GPU kernel profiles (CUPTI activity records, low overhead): per-kernel timelines — cumulative time, call count, peak concurrency, and theoretical occupancy — for the top kernels by GPU time, plus a higher-level view that aggregates all kernels (including the long tail) by activity type: attention, matrix multiply, communication, KV cache, quantization, normalization, activation, sampling, embedding, memory movement.
Memory transfers: host↔device, device↔device, and peer-GPU copies (memcpy) and device-memory fills (memset) — cumulative time, call count, and bytes per direction.
Synchronization: cudaDeviceSynchronize / cudaStreamSynchronize / cudaEventSynchronize cumulative blocking time.
GPU metrics: utilization, memory (used/free/total/reserved), temperature, power, clock speeds, PCIe and NVLink throughput/utilization/errors, ECC errors, and XID error events.

How it works

The Graphsignal profiler runs as a sidecar process — never co-located with CUDA. It collects CUDA kernel activity via CUPTI from the workload and processes it externally in the sidecar.

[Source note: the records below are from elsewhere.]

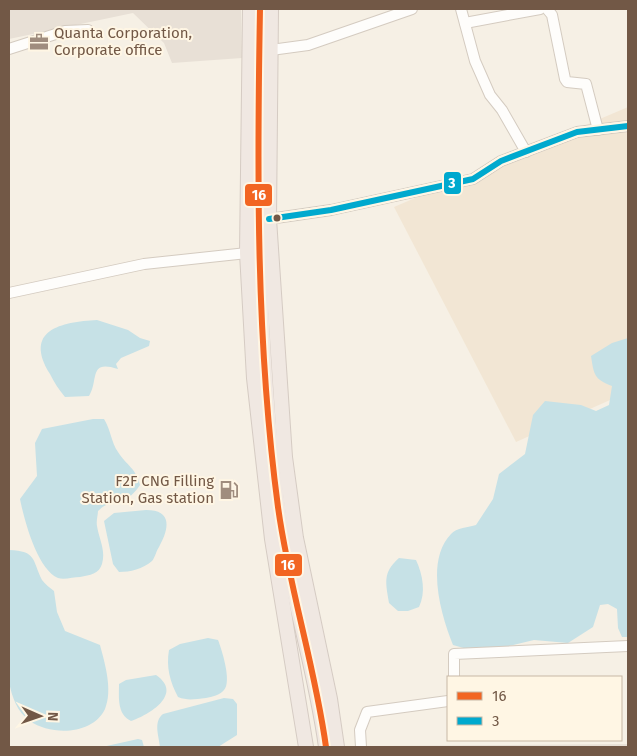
<svg xmlns="http://www.w3.org/2000/svg" width="637" height="756" viewBox="0 0 637 756" font-family="'Fira Sans',sans-serif">
<style>
.residential{fill:#f2e6d4}
.industrial{fill:#e8e0d6}
.water{fill:#c6e1e6}
.lines{fill:none;stroke-linecap:round;stroke-linejoin:round}
.minor-casing{stroke:#d4cbc0;stroke-width:12}
.highway-casing{stroke:#d5cbc3;stroke-width:16}
.minor{stroke:#fefdfb;stroke-width:10}
.highway{stroke:#f0e8e2;stroke-width:14}
.bus-1-casing{stroke:#fff6e4;stroke-width:10}
.bus-2-casing{stroke:#fff6e4;stroke-width:10}
.bus-1{stroke:#f26522;stroke-width:6}
.bus-2{stroke:#00a9ce;stroke-width:6}
.bus-dot{fill:#725846;stroke:#fff6e4;stroke-width:2}
.labels{text-anchor:middle;dominant-baseline:central;stroke-width:4;stroke-linejoin:round;paint-order:stroke}
.poi-label{font-size:15px;fill:#725846;stroke:#fff6e4;text-anchor:start}
.line-badge{stroke:#fff6e4;stroke-width:2}
.badge-label{font-size:14px;text-anchor:middle;font-weight:bold;fill:#fff}
</style>
<rect width="100%" height="100%" fill="#f6f0e5"/>
<path class="residential" d="M628,107V392L516,442L394,207Z"/>
<g class="industrial">
<path d="M9,9H241L242,58L172,63L164,43L133,13L9,39Z"/>
<path d="M628,744V747L371,746Z"/>
</g>
<g class="water">
<path d="M97,320L128,330L140,338L150,341L149,346L121,358L116,364L118,369C88,359 99,380 89,396L65,397C59,390 54,382 50,374C23,330 61,322 97,320Z"/>
<path d="M628,338V637H622L618,628L617,609L608,604L600,605L593,627L568,643L534,640L505,647L467,649L453,645C441,615 425,561 451,534C456,528 469,527 476,525L493,499L499,474L525,454L533,415L545,401L581,405L596,411L609,405L612,386C594,379 594,375 591,356L612,343Z"/>
<path d="M93,419H104C111,430 111,442 118,452C127,466 136,468 140,485C123,510 113,496 98,511C98,515 96,521 97,526C99,539 106,550 102,564C99,574 90,575 80,577C74,577 64,580 58,578C37,569 24,519 20,499L37,476L35,443L42,429Z"/>
<path d="M146,510C173,510 169,529 159,547C156,551 155,558 152,561C143,569 130,572 119,572L113,564L104,521L114,513Z"/>
<path d="M9,550C37,551 32,560 42,580C45,584 50,588 54,591L57,612L65,631L100,645C105,664 113,690 105,709C93,735 51,736 30,721C17,712 12,697 9,682Z"/>
<path d="M399,558L416,560C423,575 426,593 419,607L408,611H398L389,603C386,583 382,573 399,558Z"/>
<path d="M208,638L218,640C222,650 232,682 224,690C220,695 212,697 206,698C195,699 188,701 178,697C170,682 166,667 169,650L180,644Z"/>
<path d="M156,675C184,694 149,715 131,721C117,714 119,698 119,684L126,680Z"/>
<path d="M224,698L233,699L237,704V735L218,747H160C159,736 153,722 163,714Z"/>
<path d="M138,739L142,740L144,747H102Z"/>
</g>
<g class="lines">
<g class="minor-casing">
<g id="minor">
<path d="M461,9L475,61L490,95L502,110L526,152"/>
<path d="M547,9L552,15L565,79L567,82L586,84L598,130"/>
<path d="M465,23L540,9"/>
<path d="M9,49L65,31L88,30"/>
<path d="M271,50L308,45L412,9"/>
<path d="M269,219L331,210L473,179L501,161L577,132L628,126"/>
<path d="M9,293L144,264L247,253"/>
<path d="M454,677V654L628,646"/>
<path d="M361,747L360,730L367,712L448,701"/>
</g>
</g>
<g class="highway-casing">
<g id="highway">
<path d="M250,9L247,253L254,378L272,539L306,747"/>
<path d="M260,9C257,174 256,342 278,507C289,588 315,666 326,747"/>
<path d="M271,9L269,219L285,457L296,538L330,699L337,747"/>
</g>
</g>
<use href="#minor" class="minor"/>
<use href="#highway" class="highway"/>
<g class="bus-1-casing">
<path id="bus-1" d="M260,9C257,174 256,342 278,507C289,588 315,666 326,747"/>
</g>
<g class="bus-2-casing">
<path id="bus-2" d="M269,219L331,210L473,179L501,161L577,132L628,126"/>
</g>
<use href="#bus-1" class="bus-1"/>
<use href="#bus-2" class="bus-2"/>
</g>
<defs>
<g id="office-bare" transform="scale(1.5)"><path d="M-6-3h4V-5.5h4V-3h4V5H-6ZM-1-4.5V-3h2v-1.5ZM-6 0V1H6V0Z" fill="#a08d7e" stroke="#fff6e4" stroke-width="2.5" paint-order="stroke"/></g>
<g id="fuel-bare" transform="scale(1.5)"><path d="M-5.5-6h7V0h2V4h1.3V-2.5L3-4.5l.8-.8L6-3V5H2.5V1h-1V6h-7ZM-4.2-4.7v3.2H.2V-4.7Z" fill="#a08d7e" stroke="#fff6e4" stroke-width="2.5" paint-order="stroke"/></g>
</defs>
<g fill-rule="evenodd">
<use href="#office-bare" x="39" y="42"/>
<use href="#fuel-bare" x="229" y="490"/>
</g>
<circle class="bus-dot" cx="277" cy="218" r="4.5"/>
<g class="labels">
<g class="poi-label">
<text x="54" y="33">Quanta Corporation,<tspan x="54" dy="17">Corporate office</tspan></text>
<text x="214" y="481" text-anchor="end">F2F CNG Filling<tspan x="214" dy="17">Station, Gas station</tspan></text>
</g>
</g>
<g class="line-badge">
<rect x="443" y="171" width="19" height="24" rx="5" fill="#00a9ce"/>
<rect x="244" y="183" width="29" height="24" rx="5" fill="#f26522"/>
<rect x="274" y="553" width="29" height="24" rx="5" fill="#f26522"/>
</g>
<g class="badge-label">
<text x="452" y="188">3</text>
<text x="259" y="200">16</text>
<text x="288" y="570">16</text>
</g>
<rect width="637" height="756" fill="none" stroke="#725846" stroke-width="20"/>
<rect x="447" y="676" width="175" height="65" fill="#fff6e4" stroke="#c7b7a5"/>
<rect x="457" y="692" width="25" height="8" fill="#f26522" stroke="#c7b7a5"/>
<text x="492" y="701" font-size="15" fill="#725846">16</text>
<rect x="457" y="717" width="25" height="8" fill="#00a9ce" stroke="#c7b7a5"/>
<text x="492" y="726" font-size="15" fill="#725846">3</text>
<g transform="translate(40 716) rotate(92)" stroke="#fff6e4" stroke-width="4" paint-order="stroke">
<path d="M0-4L9 19L0 12L-9 19Z" fill="#725846"/>
<text y="-8" font-size="14" font-weight="bold" text-anchor="middle" fill="#725846">N</text>
</g>
</svg>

GPU metrics are collected via NVML by the sidecar.

Integration

Set GRAPHSIGNAL_API_KEY and wrap your launch command with graphsignal-run:

export GRAPHSIGNAL_API_KEY=<my-api-key>
graphsignal-run <my-app>

CUPTI activity collection and NVML metrics start automatically once a CUDA context exists in the workload. See the Quick Start for details and the Profiler CLI reference for options.

CUDA graph tracing

Workloads that replay CUDA graphs (common in inference engines) can be traced at two granularities via --cuda-graph-trace or graphsignal.watch(cuda_graph_trace=...):

graph (default): each graph launch is reported as one aggregated cuda.graph event. Lower CUPTI overhead.
node: individual graph node activities (kernels, memory copies, etc.) appear as separate cuda.kernel / cuda.memcpy events. Higher CUPTI overhead; use when you need node-level visibility inside captured graphs.

graphsignal-run --cuda-graph-trace node python my_cuda_app.py

graphsignal.watch(cuda_graph_trace='node')